Problem statement
Translate this sentence from the excerpt on engineering ethics below into Spanish: "What was not appreciated was that most cooking was done after sun-down, when people typically came home from work in the fields."

Selected excerpt
=== Section Start ===

Is this the type of radical commitment that engineers must aim for? Stalin’s viewpoint was of course that of a revolutionary leader, in very different times, and in reality engineers (and many others) had a very hard time under Stalin’s gruesome rule. Certainly his actual political practices and record are not something many would now defend. However there is an element of truth in this specific analysis, and the consequent prescription: engineers need to be more proactive. A new book on the Ethical Engineering, to which I contributed, explores what that might mean by looking at a range of fields- from energy to medicine, and included a look back at how engineers fared in Communist Poland (actually, none too well). The most obvious area of ethical concern is of course engineers involvement with defence related technology, with drones being a recent issue, and there a chapter on that and another on the risk of the militarisation of space, but as I argue in my chapter on energy, there are positive involvement options too, although even with renewable energy care has to be taken to do it right.  We don't want to replace grim and dangerous work on fossil and nuclear energy with poor jobs in bad conditions, for example in biofuel plantations in Asia.  Or to develop environmentally dubious large-scale technologies like tidal barrages.

There is also range of implementation issues with ethical aspects. New technologies cannot simply be ‘parachuted’ into host communities in a development context.  The classic case of failure to understand local needs is the case of solar cooking (using parabolic dishes for focusing), an idea at one time offered, for example in India, as a seemingly obvious alternative to increasingly scarce wood fuel or the use of dung, the burning of which has environmental and health issues. What was not appreciated was that most cooking was done after sun-down, when people typically came home from work in the fields.  Simple implementation errors like this can be compounded by more subtle failures to understand local requirements and expectations, as some the examples (on medical ICT technologies) in this book illustrated. One of the conclusions that emerges is that there is a need for wide community participation in the implementation process, and indeed in the whole process of technology choice, design and deployment. Ideally the aim should also be to help host communities develop their own capacity to develop the necessary new technologies, so as to strengthen the local economy and local employment. The need for local involvement of course transcends the development context. Wherever they are working, engineers cannot operate in a social vacuum: they must engage widely with the community to try to ensure that the ideas that emerge are socially acceptable and reflect the needs of those they are meant to serve.

While the range of ethical issues raised by new (and old) technology is very wide, and this book only touches on some of them, the overall ethical aim seems clear. We are part of nature it, and, although our technology allows us to change our relationship with it, we need to coexist, choosing and using technologies that do not abuse the environment, people or other species. In this engineers have a special role. This book offers some insights into how that might be played out.

=== Section End ===

(Records from a data source)
=== Section Start ===

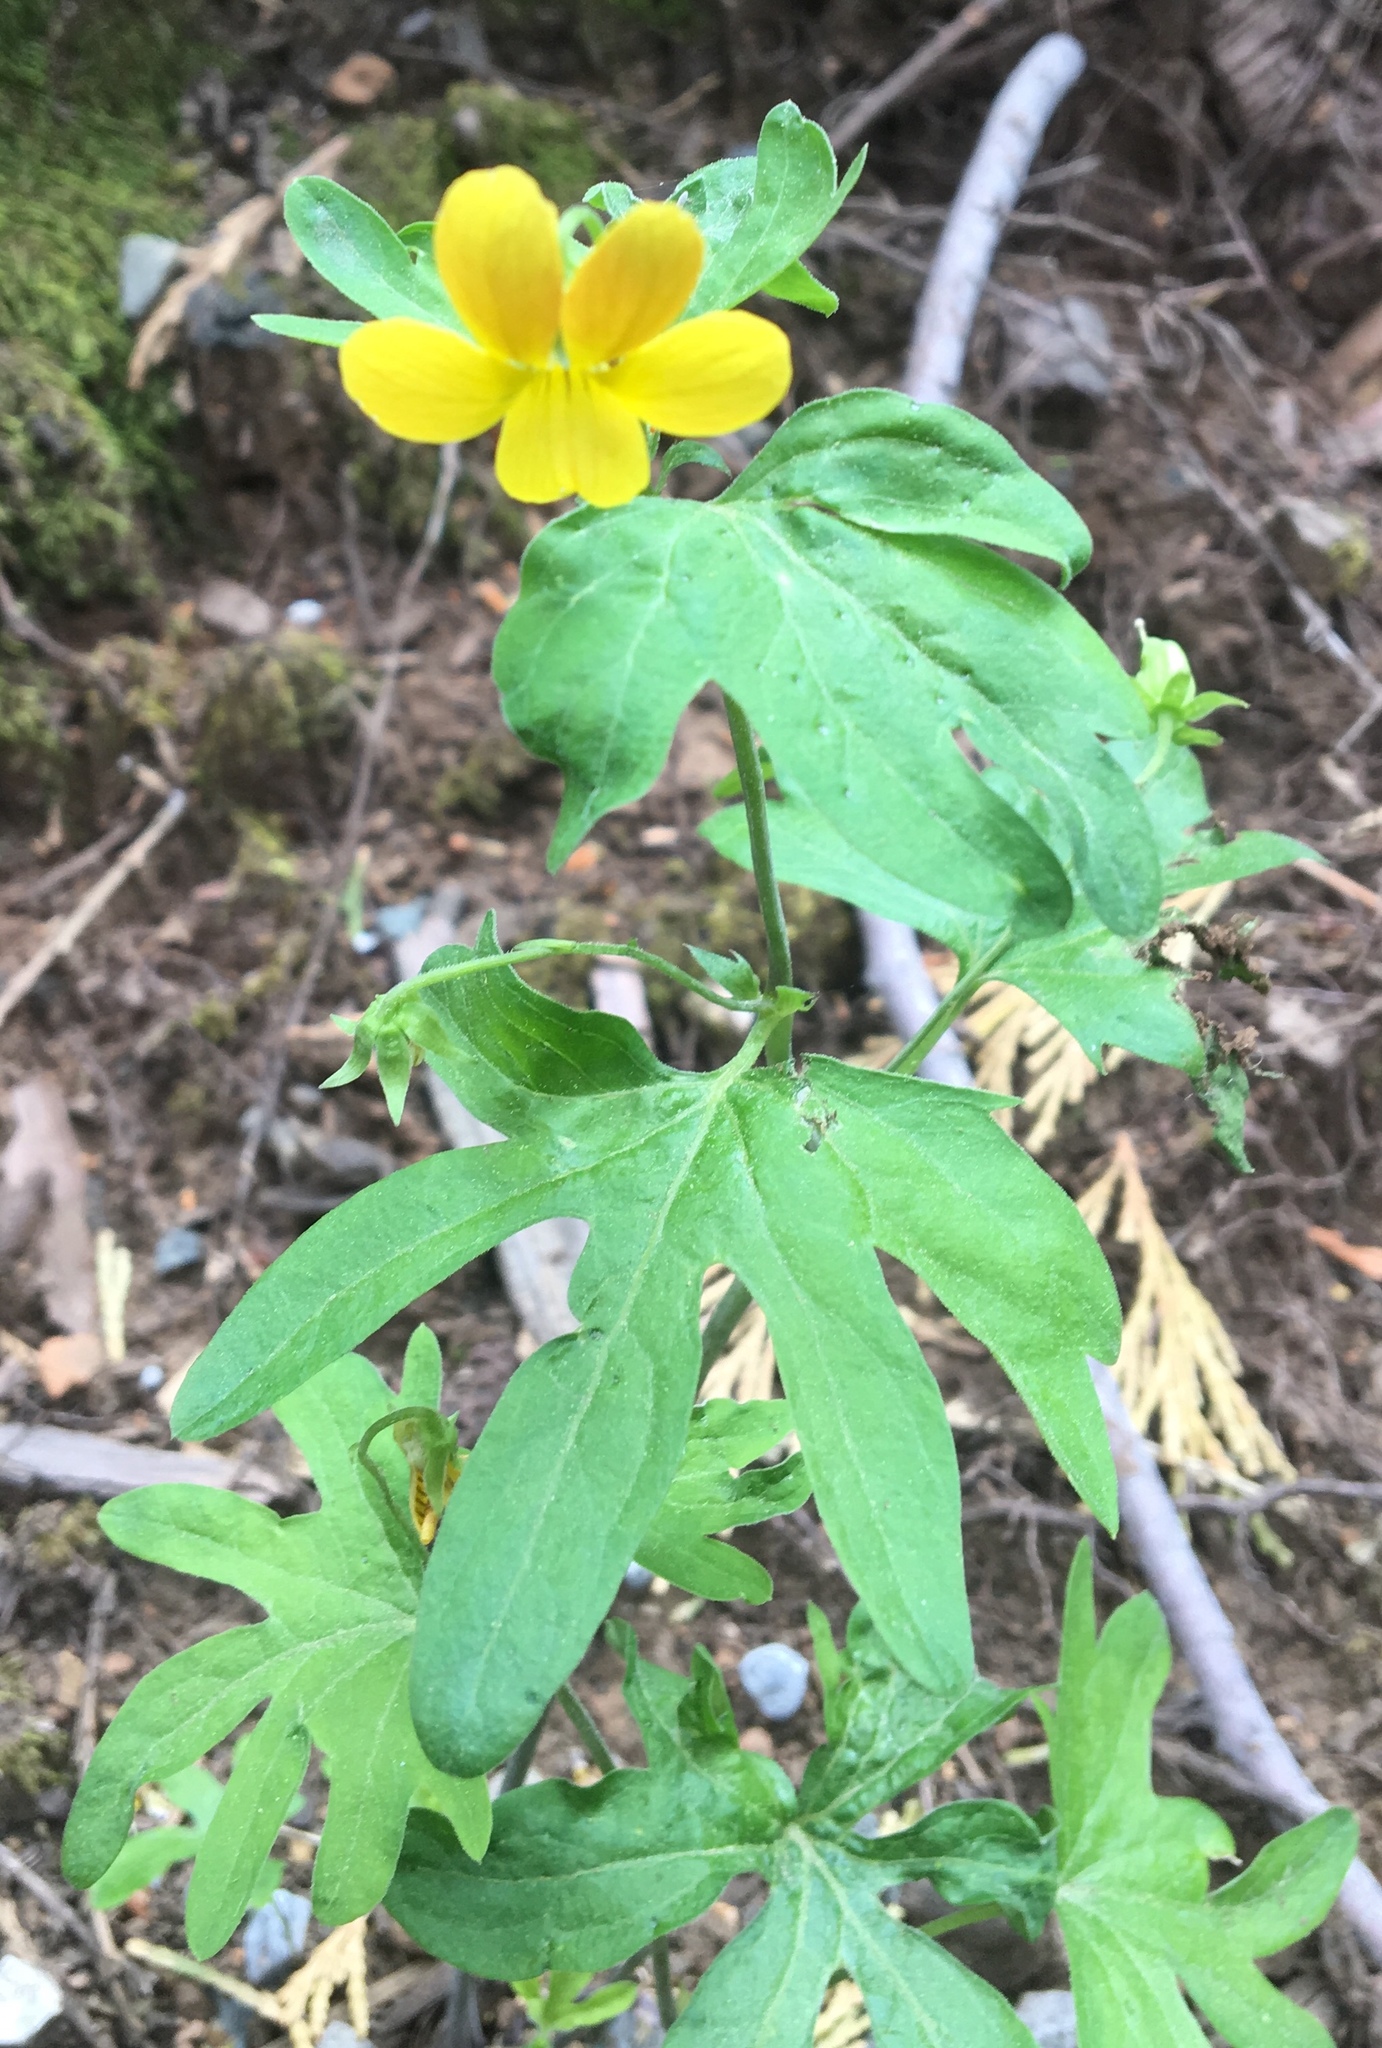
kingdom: Plantae
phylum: Tracheophyta
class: Magnoliopsida
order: Malpighiales
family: Violaceae
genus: Viola
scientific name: Viola lobata
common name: Pine violet
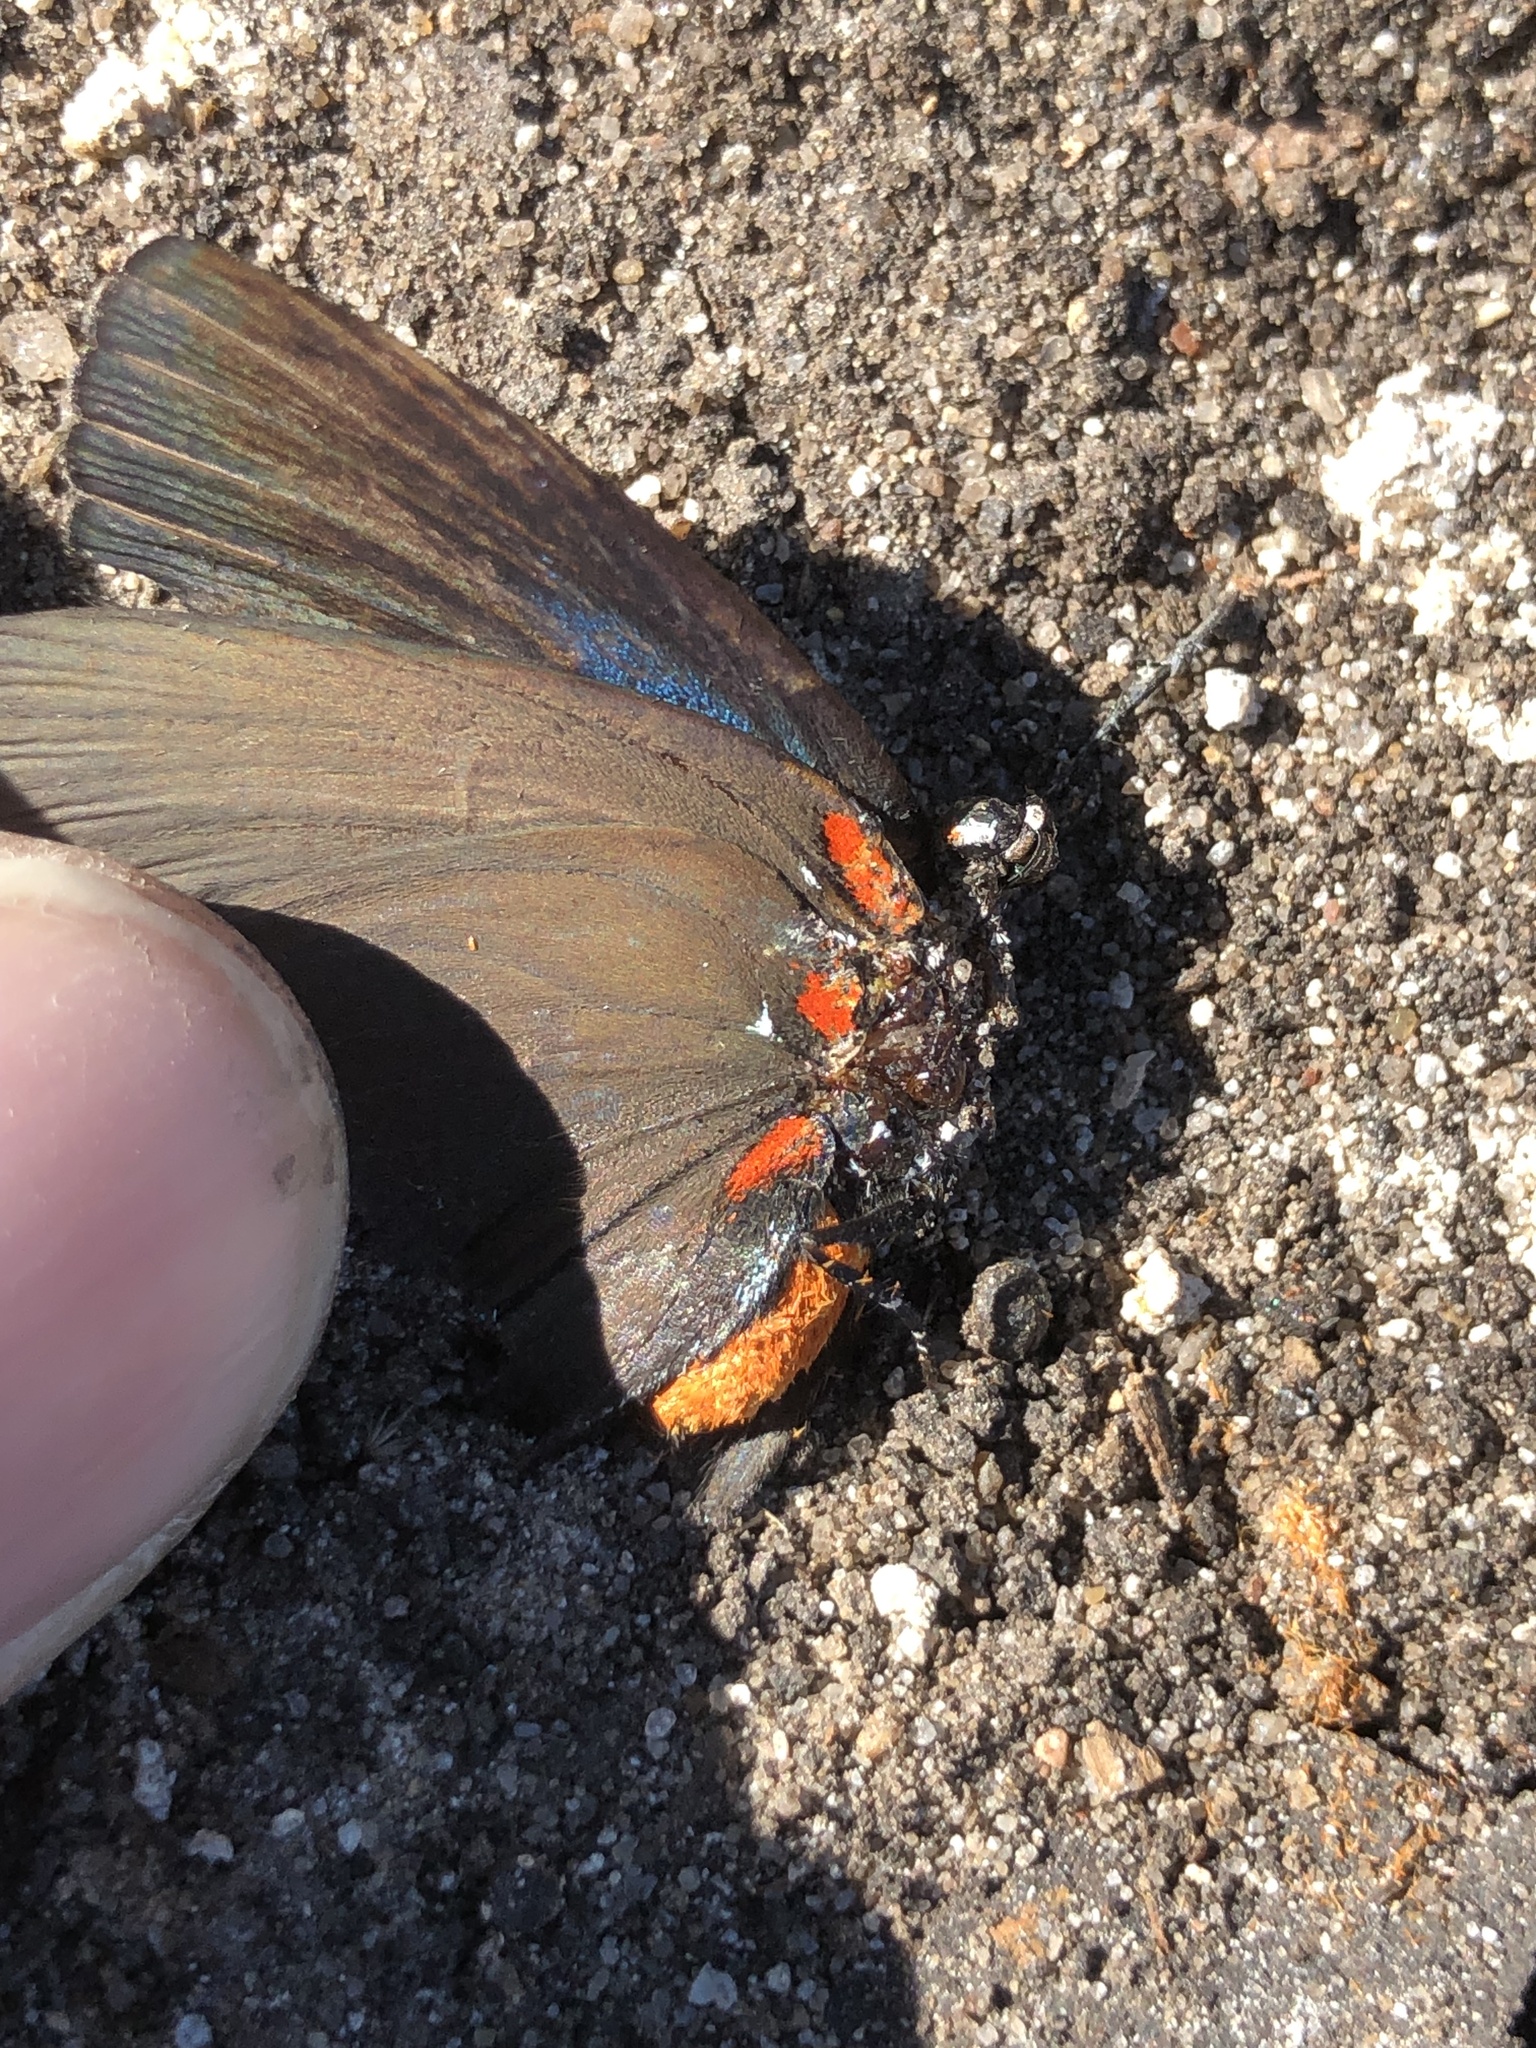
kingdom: Animalia
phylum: Arthropoda
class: Insecta
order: Lepidoptera
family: Lycaenidae
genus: Atlides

=== Section End ===

Solution to this task
Lo que no se tuvo en cuenta fue que la mayor parte de la cocina se hacía después de la puesta del sol, cuando la gente solía volver a casa tras el trabajo en los campos.